The resource owner credentials/password flow is very different to the others because it involves the client app getting the credentials.
- Client app asks user for username and password
- Client app goes to auth server with username and password, and gets access token in return
- Client app uses token to talk to resource
Optionally, a refresh token is returned as well. This can be exchanged for a new access token when the access token expires. This is a good idea as otherwise the client app would have to either request credentials again or store the credentials somewhere (v. bad idea)
What is OAuth client credentials flow?
This is usually for machine-to-machine communication.
- Client requests access token from auth server, passing it the client ID and client secret.
- Client uses the access token to access the resource API.
What is PKCE?
Proof Key for Code Exchange.
This is a secret created by the client app that can be verified by the auth server when requesting access token. This is an extra level of security to protect against the authorisation code being stolen and then used to get the access token.
What is an authorisation code, an access token and an ID token?
Access code: Used in authorisation code flow. Given to client app on successful login and then used to request access token.
Access token: The thing that grants the client access to the API.
ID token: A JWT token that is given to the client alongside the access token when using OpenID Connect. It contains a set of claims about the authentication session, e.g. user identifier (sub), provider identifier (iss for issuer) and client identifier (aud for audience)
How does traditional forms authentication work?
Application provides a form for user to input credentials. These are posted to server, which checks password and authenticates user.
What part do cookies play in authentication?
When user authenticates, the browser gets a cookie basically saying that the user is logged in, e.g. has session ID.
Every time the browser makes a request to the server it sends the cookie along with it. Server checks cookie, sees user is logged in.
What is IdentityServer4?
IdentityServer is an implementation of OAuth 2.0 and OpenID Connect available as a .NET package. It is a third party library.

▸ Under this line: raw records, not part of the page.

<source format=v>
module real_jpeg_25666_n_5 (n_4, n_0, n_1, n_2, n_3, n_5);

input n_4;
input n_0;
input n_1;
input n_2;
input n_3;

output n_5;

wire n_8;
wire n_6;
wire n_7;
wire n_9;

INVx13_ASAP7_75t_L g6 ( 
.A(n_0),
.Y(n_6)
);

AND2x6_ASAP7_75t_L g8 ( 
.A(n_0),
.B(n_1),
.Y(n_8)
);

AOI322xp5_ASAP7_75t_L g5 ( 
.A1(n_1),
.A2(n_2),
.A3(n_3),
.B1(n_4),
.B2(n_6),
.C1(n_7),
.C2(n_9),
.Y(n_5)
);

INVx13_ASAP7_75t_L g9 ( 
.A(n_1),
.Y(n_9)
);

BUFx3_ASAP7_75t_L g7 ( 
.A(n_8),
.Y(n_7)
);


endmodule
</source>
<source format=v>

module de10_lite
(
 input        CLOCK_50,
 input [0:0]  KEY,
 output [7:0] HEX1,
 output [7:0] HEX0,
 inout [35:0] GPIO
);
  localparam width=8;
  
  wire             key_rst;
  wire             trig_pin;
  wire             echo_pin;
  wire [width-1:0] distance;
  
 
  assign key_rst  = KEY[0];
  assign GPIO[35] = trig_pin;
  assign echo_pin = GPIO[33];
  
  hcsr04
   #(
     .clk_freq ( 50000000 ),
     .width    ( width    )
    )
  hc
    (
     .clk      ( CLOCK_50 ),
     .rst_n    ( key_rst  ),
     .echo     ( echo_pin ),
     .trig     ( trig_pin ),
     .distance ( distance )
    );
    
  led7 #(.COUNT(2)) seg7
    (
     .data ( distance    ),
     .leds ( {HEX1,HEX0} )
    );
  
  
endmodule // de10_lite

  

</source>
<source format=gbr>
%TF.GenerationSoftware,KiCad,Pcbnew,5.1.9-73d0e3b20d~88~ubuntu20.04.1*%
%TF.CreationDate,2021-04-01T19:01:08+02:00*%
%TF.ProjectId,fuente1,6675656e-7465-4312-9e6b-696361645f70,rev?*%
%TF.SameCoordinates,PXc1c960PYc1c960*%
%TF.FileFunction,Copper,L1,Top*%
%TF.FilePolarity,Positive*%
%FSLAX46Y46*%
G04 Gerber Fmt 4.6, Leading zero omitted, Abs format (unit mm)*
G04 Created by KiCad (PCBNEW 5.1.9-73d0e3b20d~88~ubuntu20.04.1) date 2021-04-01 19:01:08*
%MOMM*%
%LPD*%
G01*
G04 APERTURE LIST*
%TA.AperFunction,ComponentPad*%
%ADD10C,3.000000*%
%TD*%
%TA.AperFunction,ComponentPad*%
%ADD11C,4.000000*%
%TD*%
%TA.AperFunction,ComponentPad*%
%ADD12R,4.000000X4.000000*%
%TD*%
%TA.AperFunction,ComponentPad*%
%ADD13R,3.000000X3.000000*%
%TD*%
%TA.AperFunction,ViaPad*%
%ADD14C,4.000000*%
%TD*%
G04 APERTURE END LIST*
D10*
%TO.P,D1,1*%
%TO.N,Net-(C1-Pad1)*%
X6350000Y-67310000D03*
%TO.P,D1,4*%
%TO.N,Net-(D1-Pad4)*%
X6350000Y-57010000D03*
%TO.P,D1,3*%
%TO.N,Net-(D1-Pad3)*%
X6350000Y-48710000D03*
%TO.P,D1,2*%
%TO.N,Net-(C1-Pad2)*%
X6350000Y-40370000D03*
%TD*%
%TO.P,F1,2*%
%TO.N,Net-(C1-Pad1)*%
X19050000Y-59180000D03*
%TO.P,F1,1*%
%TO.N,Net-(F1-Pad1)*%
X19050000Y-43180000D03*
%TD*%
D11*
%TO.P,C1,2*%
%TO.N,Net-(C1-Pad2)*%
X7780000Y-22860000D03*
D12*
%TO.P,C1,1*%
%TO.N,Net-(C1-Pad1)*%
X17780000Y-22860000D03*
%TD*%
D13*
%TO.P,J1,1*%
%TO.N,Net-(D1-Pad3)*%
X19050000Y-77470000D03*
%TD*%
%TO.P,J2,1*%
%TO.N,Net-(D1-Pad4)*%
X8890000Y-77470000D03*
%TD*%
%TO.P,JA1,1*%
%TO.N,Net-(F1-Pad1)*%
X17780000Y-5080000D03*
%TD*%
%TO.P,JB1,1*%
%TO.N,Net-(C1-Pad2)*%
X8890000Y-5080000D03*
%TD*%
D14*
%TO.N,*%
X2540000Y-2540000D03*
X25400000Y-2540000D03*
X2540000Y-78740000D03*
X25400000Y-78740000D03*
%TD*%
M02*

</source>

Note - it is not the same as ASP.NET Core Identity which is a .NET package for managing membership, e.g. users, passwords, etc.
So you could set up a central auth server which uses IdentityServer to handle OAuth stuff, create and grant tokens etc. But the users/passwords/login part of it is handled by ASP.NET Core Identity
In ASP.NET, what is traditional roles based authorization?

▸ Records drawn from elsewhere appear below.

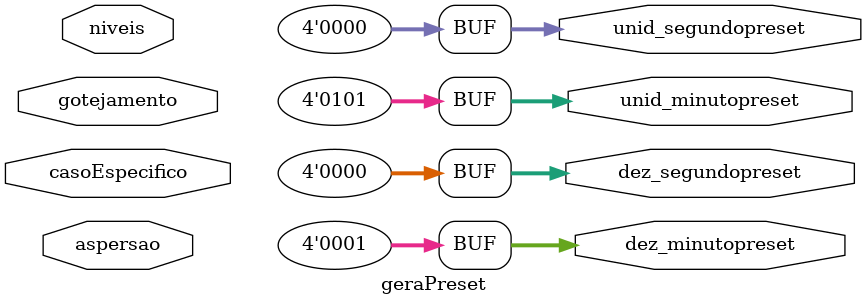
<source format=v>
module geraPreset(niveis,aspersao,gotejamento,casoEspecifico,dez_segundopreset,unid_segundopreset,unid_minutopreset,dez_minutopreset);
	output [3:0] dez_segundopreset,unid_segundopreset,dez_minutopreset,unid_minutopreset;
	input aspersao,gotejamento,casoEspecifico;
	input [2:0] niveis;
	
	assign unid_segundopreset = 4'b0000;
	assign dez_segundopreset = 4'b0000;
	assign unid_minutopreset = 4'b0101;
	assign dez_minutopreset = 4'b0001;
endmodule
</source>
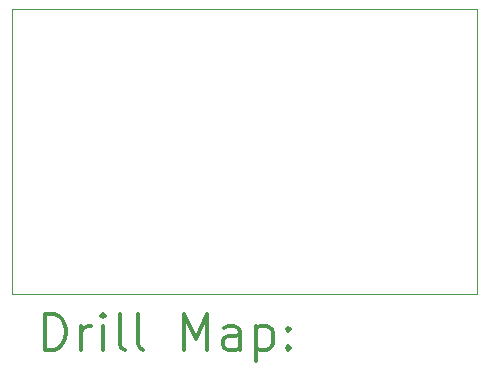
<source format=gbr>
%FSLAX45Y45*%
G04 Gerber Fmt 4.5, Leading zero omitted, Abs format (unit mm)*
G04 Created by KiCad (PCBNEW 5.1.10) date 2022-01-19 09:48:25*
%MOMM*%
%LPD*%
G01*
G04 APERTURE LIST*
%TA.AperFunction,Profile*%
%ADD10C,0.050000*%
%TD*%
%ADD11C,0.200000*%
%ADD12C,0.300000*%
G04 APERTURE END LIST*
D10*
X5969000Y-2794000D02*
X9906000Y-2794000D01*
X5969000Y-5207000D02*
X5969000Y-2794000D01*
X9906000Y-5207000D02*
X5969000Y-5207000D01*
X9906000Y-2794000D02*
X9906000Y-5207000D01*
D11*
D12*
X6252928Y-5675214D02*
X6252928Y-5375214D01*
X6324357Y-5375214D01*
X6367214Y-5389500D01*
X6395786Y-5418072D01*
X6410071Y-5446643D01*
X6424357Y-5503786D01*
X6424357Y-5546643D01*
X6410071Y-5603786D01*
X6395786Y-5632357D01*
X6367214Y-5660929D01*
X6324357Y-5675214D01*
X6252928Y-5675214D01*
X6552928Y-5675214D02*
X6552928Y-5475214D01*
X6552928Y-5532357D02*
X6567214Y-5503786D01*
X6581500Y-5489500D01*
X6610071Y-5475214D01*
X6638643Y-5475214D01*
X6738643Y-5675214D02*
X6738643Y-5475214D01*
X6738643Y-5375214D02*
X6724357Y-5389500D01*
X6738643Y-5403786D01*
X6752928Y-5389500D01*
X6738643Y-5375214D01*
X6738643Y-5403786D01*
X6924357Y-5675214D02*
X6895786Y-5660929D01*
X6881500Y-5632357D01*
X6881500Y-5375214D01*
X7081500Y-5675214D02*
X7052928Y-5660929D01*
X7038643Y-5632357D01*
X7038643Y-5375214D01*
X7424357Y-5675214D02*
X7424357Y-5375214D01*
X7524357Y-5589500D01*
X7624357Y-5375214D01*
X7624357Y-5675214D01*
X7895786Y-5675214D02*
X7895786Y-5518072D01*
X7881500Y-5489500D01*
X7852928Y-5475214D01*
X7795786Y-5475214D01*
X7767214Y-5489500D01*
X7895786Y-5660929D02*
X7867214Y-5675214D01*
X7795786Y-5675214D01*
X7767214Y-5660929D01*
X7752928Y-5632357D01*
X7752928Y-5603786D01*
X7767214Y-5575214D01*
X7795786Y-5560929D01*
X7867214Y-5560929D01*
X7895786Y-5546643D01*
X8038643Y-5475214D02*
X8038643Y-5775214D01*
X8038643Y-5489500D02*
X8067214Y-5475214D01*
X8124357Y-5475214D01*
X8152928Y-5489500D01*
X8167214Y-5503786D01*
X8181500Y-5532357D01*
X8181500Y-5618071D01*
X8167214Y-5646643D01*
X8152928Y-5660929D01*
X8124357Y-5675214D01*
X8067214Y-5675214D01*
X8038643Y-5660929D01*
X8310071Y-5646643D02*
X8324357Y-5660929D01*
X8310071Y-5675214D01*
X8295786Y-5660929D01*
X8310071Y-5646643D01*
X8310071Y-5675214D01*
X8310071Y-5489500D02*
X8324357Y-5503786D01*
X8310071Y-5518072D01*
X8295786Y-5503786D01*
X8310071Y-5489500D01*
X8310071Y-5518072D01*
M02*

</source>
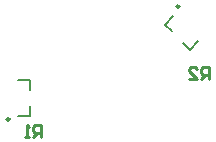
<source format=gbo>
G04 Layer_Color=32896*
%FSLAX25Y25*%
%MOIN*%
G70*
G01*
G75*
%ADD12C,0.01000*%
%ADD20C,0.00984*%
%ADD21C,0.00787*%
D12*
X31000Y6500D02*
Y10499D01*
X29001D01*
X28334Y9832D01*
Y8499D01*
X29001Y7833D01*
X31000D01*
X29667D02*
X28334Y6500D01*
X24336D02*
X27001D01*
X24336Y9166D01*
Y9832D01*
X25002Y10499D01*
X26335D01*
X27001Y9832D01*
X-25000Y-13000D02*
Y-9001D01*
X-26999D01*
X-27666Y-9668D01*
Y-11001D01*
X-26999Y-11667D01*
X-25000D01*
X-26333D02*
X-27666Y-13000D01*
X-28999D02*
X-30332D01*
X-29665D01*
Y-9001D01*
X-28999Y-9668D01*
D20*
X20996Y30526D02*
G03*
X20996Y30526I-492J0D01*
G01*
X-35630Y-7087D02*
G03*
X-35630Y-7087I-492J0D01*
G01*
D21*
X22244Y18347D02*
X24471Y16119D01*
X27255Y18903D01*
X16119Y24471D02*
X18347Y22244D01*
X16119Y24471D02*
X18903Y27255D01*
X-28740Y2756D02*
Y5906D01*
X-32677D02*
X-28740D01*
Y-5906D02*
Y-2756D01*
X-32677Y-5906D02*
X-28740D01*
M02*

</source>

Users have associated roles e.g. Admin, Manager, Normal User etc.
What they can and can’t do is then based on these roles. E.g. you could do User.IsInRole(“Admin”) to check whether to allow user to do something, or decorate an action e.g.
[Authorise(Roles=”Admin, Manager”)
public ActionResult DoSomething()
In ASP.NET, explain the new claims/policy based authorization
Claims are info about a user e.g.
Country: PT
EmployeeNumber: 12345
etc.
Can use these claims to determine what user can do.

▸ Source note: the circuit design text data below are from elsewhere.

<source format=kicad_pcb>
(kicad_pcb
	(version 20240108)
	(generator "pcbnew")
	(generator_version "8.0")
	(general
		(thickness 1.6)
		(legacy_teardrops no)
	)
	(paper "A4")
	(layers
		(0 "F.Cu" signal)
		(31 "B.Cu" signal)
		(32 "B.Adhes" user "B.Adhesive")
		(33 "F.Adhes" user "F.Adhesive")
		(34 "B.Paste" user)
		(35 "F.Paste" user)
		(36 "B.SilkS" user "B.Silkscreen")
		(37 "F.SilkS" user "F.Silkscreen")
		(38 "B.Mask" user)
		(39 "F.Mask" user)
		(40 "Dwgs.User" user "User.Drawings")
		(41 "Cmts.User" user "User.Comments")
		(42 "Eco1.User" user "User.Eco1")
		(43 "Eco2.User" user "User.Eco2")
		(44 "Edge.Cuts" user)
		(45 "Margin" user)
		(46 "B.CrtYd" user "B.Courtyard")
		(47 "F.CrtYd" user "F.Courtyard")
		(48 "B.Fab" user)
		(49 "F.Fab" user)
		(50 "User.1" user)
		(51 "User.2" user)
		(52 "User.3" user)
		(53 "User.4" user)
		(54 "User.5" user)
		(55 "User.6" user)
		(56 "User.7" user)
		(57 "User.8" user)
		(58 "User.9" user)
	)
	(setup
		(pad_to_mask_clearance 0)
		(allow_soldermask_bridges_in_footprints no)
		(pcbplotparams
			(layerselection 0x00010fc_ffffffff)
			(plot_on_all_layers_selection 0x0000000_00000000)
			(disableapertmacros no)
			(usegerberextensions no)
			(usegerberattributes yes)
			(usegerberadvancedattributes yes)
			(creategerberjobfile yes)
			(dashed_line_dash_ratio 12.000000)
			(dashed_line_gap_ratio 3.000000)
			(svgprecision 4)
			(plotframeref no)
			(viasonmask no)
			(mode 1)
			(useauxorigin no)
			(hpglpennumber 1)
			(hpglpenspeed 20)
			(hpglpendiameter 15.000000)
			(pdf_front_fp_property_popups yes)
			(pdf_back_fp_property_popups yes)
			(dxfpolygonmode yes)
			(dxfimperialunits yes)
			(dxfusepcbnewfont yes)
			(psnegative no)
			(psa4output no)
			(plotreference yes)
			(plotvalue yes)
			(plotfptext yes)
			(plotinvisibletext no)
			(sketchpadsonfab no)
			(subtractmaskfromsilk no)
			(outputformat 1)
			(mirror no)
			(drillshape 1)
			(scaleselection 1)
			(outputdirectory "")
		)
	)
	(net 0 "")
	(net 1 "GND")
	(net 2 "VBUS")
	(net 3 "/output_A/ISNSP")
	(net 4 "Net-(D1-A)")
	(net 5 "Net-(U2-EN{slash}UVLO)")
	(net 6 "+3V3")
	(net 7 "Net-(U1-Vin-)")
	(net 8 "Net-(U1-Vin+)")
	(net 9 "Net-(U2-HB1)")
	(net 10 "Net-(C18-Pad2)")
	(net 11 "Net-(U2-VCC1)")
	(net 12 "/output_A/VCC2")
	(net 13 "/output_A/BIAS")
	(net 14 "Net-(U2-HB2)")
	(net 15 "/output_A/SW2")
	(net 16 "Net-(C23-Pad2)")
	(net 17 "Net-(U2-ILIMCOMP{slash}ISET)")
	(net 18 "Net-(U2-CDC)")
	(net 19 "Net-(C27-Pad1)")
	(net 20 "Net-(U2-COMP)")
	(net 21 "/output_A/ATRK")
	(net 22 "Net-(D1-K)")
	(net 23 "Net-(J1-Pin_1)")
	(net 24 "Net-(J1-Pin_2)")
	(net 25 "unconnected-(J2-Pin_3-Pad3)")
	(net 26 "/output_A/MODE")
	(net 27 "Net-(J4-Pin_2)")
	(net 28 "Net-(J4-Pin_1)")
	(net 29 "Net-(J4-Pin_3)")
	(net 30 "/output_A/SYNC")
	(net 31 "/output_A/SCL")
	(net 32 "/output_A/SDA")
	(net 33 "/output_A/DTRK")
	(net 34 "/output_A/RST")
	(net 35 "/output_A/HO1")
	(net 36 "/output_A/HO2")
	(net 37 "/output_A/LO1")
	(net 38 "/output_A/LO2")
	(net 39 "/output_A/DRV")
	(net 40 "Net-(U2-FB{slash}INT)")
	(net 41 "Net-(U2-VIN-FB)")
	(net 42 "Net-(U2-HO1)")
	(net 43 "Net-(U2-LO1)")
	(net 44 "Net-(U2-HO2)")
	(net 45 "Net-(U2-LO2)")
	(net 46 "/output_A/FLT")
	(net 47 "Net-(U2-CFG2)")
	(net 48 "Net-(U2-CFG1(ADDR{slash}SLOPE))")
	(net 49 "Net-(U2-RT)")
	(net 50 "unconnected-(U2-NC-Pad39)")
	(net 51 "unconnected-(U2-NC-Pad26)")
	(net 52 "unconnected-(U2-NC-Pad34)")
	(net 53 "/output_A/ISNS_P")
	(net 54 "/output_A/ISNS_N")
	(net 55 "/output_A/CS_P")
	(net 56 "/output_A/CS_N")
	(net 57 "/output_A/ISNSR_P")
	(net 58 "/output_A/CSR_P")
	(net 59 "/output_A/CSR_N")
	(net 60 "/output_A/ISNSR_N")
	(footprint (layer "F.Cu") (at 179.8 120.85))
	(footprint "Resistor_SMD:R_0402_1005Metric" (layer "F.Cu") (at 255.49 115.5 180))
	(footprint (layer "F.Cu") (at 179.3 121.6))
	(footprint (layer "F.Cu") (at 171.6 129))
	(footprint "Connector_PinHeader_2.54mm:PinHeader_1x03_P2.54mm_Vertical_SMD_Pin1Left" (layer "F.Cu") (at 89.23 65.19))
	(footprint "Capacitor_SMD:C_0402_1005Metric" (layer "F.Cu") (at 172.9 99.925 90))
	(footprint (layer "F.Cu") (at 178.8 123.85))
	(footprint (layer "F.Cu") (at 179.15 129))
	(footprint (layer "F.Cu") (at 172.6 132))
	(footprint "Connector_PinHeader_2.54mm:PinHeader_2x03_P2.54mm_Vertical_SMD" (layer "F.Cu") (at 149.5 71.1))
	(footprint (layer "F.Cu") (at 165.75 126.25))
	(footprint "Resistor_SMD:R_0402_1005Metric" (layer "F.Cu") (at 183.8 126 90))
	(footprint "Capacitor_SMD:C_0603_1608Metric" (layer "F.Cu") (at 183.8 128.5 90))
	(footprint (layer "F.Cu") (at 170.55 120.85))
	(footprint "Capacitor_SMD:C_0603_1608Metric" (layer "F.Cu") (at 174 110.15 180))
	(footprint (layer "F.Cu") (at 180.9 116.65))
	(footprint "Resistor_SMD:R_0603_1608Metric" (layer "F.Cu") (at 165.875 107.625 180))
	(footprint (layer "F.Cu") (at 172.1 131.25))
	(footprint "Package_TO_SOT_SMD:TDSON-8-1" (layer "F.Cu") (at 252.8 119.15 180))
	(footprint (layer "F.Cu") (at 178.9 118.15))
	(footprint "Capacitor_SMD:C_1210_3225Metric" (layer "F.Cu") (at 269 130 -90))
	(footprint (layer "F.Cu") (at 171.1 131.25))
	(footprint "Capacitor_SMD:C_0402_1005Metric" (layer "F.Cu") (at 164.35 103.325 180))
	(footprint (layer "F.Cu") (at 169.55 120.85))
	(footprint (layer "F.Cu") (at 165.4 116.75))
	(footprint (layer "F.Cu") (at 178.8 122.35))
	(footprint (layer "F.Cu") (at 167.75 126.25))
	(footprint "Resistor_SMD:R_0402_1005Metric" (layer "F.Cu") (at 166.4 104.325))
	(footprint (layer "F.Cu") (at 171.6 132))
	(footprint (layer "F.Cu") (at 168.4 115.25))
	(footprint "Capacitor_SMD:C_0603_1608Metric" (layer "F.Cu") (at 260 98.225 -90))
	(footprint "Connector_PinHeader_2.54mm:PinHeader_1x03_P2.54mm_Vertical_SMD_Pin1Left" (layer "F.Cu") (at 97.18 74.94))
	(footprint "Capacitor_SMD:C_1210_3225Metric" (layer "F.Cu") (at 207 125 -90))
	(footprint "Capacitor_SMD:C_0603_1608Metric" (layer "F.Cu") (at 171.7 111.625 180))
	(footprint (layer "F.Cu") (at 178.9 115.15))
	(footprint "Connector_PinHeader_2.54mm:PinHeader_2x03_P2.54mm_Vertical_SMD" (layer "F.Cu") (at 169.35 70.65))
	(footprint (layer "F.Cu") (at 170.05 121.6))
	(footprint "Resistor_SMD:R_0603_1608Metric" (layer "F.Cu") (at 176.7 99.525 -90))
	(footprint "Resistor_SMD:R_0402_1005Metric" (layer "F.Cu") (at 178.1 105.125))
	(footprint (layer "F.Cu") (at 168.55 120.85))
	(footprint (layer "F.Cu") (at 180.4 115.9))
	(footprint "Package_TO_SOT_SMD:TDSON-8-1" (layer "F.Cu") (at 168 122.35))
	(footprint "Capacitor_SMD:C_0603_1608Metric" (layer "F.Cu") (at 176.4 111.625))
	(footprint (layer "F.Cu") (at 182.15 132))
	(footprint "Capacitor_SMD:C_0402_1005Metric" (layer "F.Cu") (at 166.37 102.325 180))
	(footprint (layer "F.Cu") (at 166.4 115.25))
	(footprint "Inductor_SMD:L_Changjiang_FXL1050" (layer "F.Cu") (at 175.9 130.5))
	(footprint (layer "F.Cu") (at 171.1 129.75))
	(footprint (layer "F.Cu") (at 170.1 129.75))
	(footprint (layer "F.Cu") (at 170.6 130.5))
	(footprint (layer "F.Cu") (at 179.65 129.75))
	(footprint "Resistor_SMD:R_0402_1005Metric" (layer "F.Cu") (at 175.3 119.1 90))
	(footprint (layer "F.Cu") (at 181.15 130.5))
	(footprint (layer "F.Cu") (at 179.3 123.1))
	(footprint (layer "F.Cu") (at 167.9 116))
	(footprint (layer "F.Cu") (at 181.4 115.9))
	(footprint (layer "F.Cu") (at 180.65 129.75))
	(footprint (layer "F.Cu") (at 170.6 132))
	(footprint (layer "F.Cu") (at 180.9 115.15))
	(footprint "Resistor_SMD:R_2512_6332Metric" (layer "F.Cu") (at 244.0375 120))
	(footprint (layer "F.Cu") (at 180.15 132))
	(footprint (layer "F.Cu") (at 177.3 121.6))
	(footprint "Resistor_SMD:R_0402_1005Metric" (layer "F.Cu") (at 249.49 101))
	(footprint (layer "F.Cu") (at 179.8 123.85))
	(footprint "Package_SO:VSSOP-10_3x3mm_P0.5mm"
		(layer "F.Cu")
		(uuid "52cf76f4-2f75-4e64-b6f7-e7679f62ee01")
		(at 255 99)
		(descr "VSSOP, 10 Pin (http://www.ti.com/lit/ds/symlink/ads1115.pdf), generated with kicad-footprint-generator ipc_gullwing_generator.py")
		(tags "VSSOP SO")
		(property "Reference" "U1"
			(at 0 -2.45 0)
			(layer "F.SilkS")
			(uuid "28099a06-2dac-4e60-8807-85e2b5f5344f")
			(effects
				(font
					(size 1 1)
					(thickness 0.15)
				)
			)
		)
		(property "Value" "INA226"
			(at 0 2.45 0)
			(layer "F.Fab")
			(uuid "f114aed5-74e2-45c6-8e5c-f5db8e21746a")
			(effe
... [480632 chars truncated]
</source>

Do this by creating policies like:
(pseudo)
CreatePolicy(“MustBeEmployee”, policy => policy.RequireClaim(“EmployeeNumber”)
So any users that have the claim EmployeeNumber would satisfy the policy and be granted access
[Authorise(Policy=”MustBeEmployee”)
public ActionResult DoSomething()
What are front channel and back channel in security?
Back channel: secure channel of communication, e.g. server to server
Front channel: Less secure, e.g. browser to server (potential for things to get stolen from browser etc.)